Do You Bribe Your Students?
Reading about how parents are apparently starting to feel they’ve overindulged their children via bribery, I wondered – do we as EFL teachers bribe our students, even the adult ones?
Sometimes I think I do. It may just be a matter of doing something fun (still useful, but fun) after a longer or more intensive activity, but there are different opinions on what counts as “giving in” to student “demands” as well as how this impacts expectations for future learning experiences and, well, future teachers. If one teacher bends over backwards to indulge students, will that make things harder for the next? Or is that bending over backwards exactly what modern EFL methods involve – and are teachers who resent this simply a little “work shy”?
Perhaps bribery is the wrong word – a bribe, after all, means offering an incentive to get someone to engage in something illegal or wrong; this seems more like excessive rewarding or advance positive reinforcement.
When I had some discipline problems with the kids group I taught a while ago, a supervisor suggested inventing a team system, and ongoing competition of sorts, with points and prizes, to encourage good behavior and reward hard work.
In theory, it was a great idea, and I imagine teachers with years of experience would have perfected it.

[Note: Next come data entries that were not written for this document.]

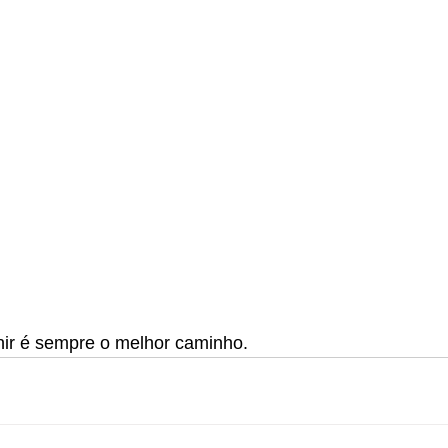
ir é sempre o melhor caminho.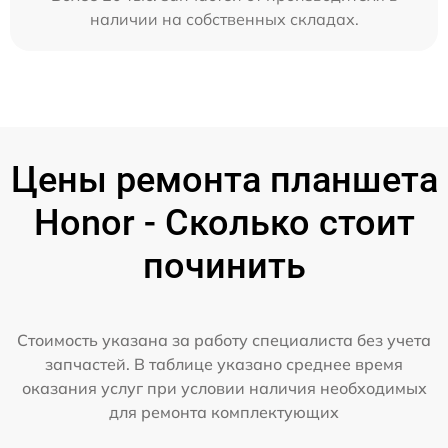
наличии на собственных складах.
Цены ремонта планшета
Honor - Сколько стоит
починить
Стоимость указана за работу специалиста без учета
запчастей. В таблице указано среднее время
оказания услуг при условии наличия необходимых
для ремонта комплектующих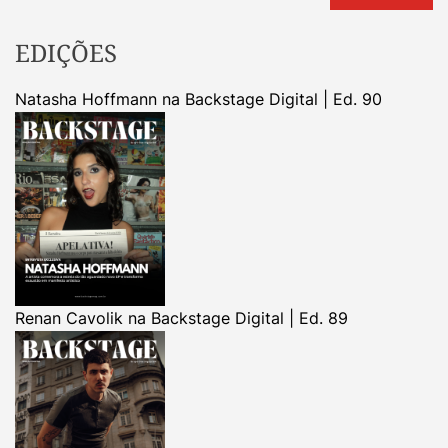
EDIÇÕES
Natasha Hoffmann na Backstage Digital | Ed. 90
Renan Cavolik na Backstage Digital | Ed. 89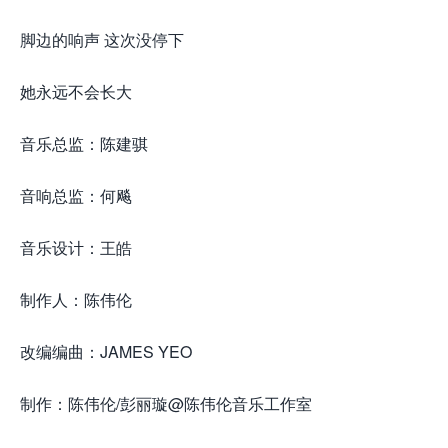
脚边的响声 这次没停下
她永远不会长大
音乐总监：陈建骐
音响总监：何飚
音乐设计：王皓
制作人：陈伟伦
改编编曲：JAMES YEO
制作：陈伟伦/彭丽璇@陈伟伦音乐工作室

I personally found it ridiculously complex to come up with a motivating and fair system for a group I taught three hours a week. My guess is that ten or twenty years ago – or perhaps today but in a different classroom – the students would have been too afraid of the teacher to act out or avoid homework. I certainly don’t think fear is a good way to motivate students, but just find it notable that there is such a difference.
Are these forms of motivating excessive, and are they common in EFL today?